----- Materials provided
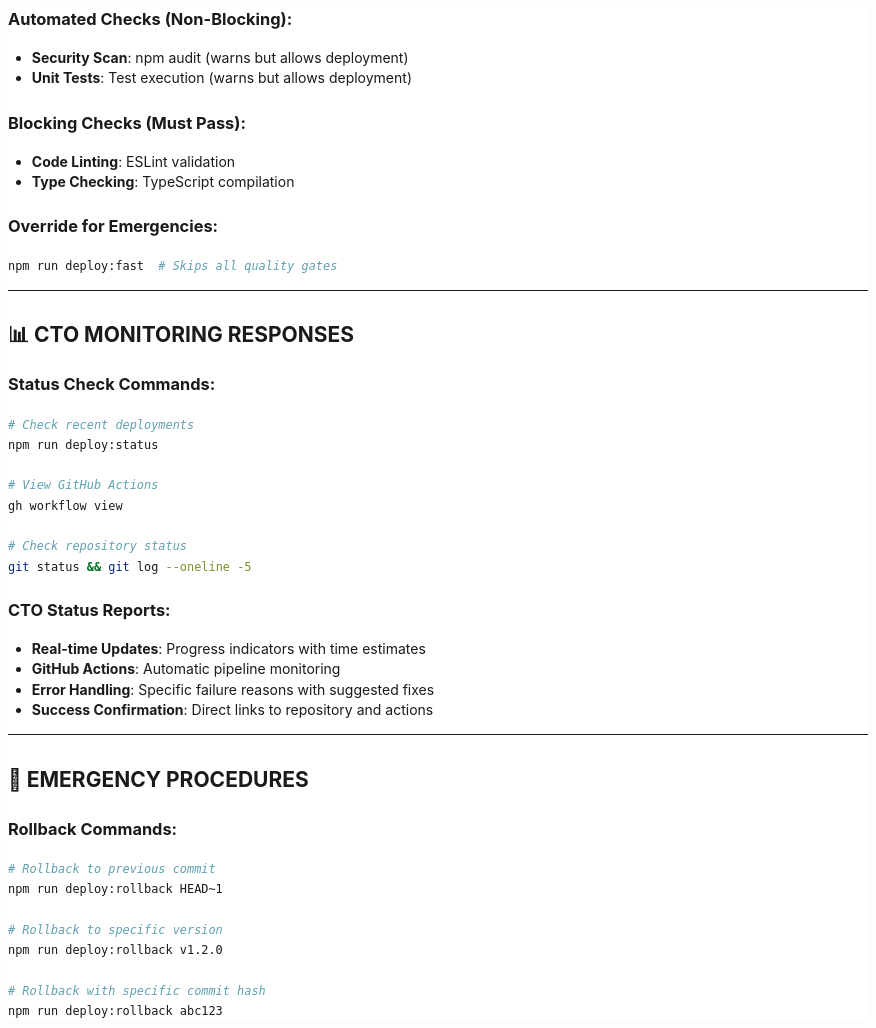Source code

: ### **Automated Checks (Non-Blocking):**
- **Security Scan**: npm audit (warns but allows deployment)
- **Unit Tests**: Test execution (warns but allows deployment)

### **Blocking Checks (Must Pass):**
- **Code Linting**: ESLint validation
- **Type Checking**: TypeScript compilation

### **Override for Emergencies:**
```bash
npm run deploy:fast  # Skips all quality gates
```

---

## 📊 **CTO MONITORING RESPONSES**

### **Status Check Commands:**
```bash
# Check recent deployments
npm run deploy:status

# View GitHub Actions
gh workflow view

# Check repository status
git status && git log --oneline -5
```

### **CTO Status Reports:**
- **Real-time Updates**: Progress indicators with time estimates
- **GitHub Actions**: Automatic pipeline monitoring
- **Error Handling**: Specific failure reasons with suggested fixes
- **Success Confirmation**: Direct links to repository and actions

---

## 🔄 **EMERGENCY PROCEDURES**

### **Rollback Commands:**
```bash
# Rollback to previous commit
npm run deploy:rollback HEAD~1

# Rollback to specific version
npm run deploy:rollback v1.2.0

# Rollback with specific commit hash
npm run deploy:rollback abc123
```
----------
Task item:
If a line in the entries contains the word "with", copy that line out.

Task output:
- **Real-time Updates**: Progress indicators with time estimates
- **Error Handling**: Specific failure reasons with suggested fixes
# Rollback with specific commit hash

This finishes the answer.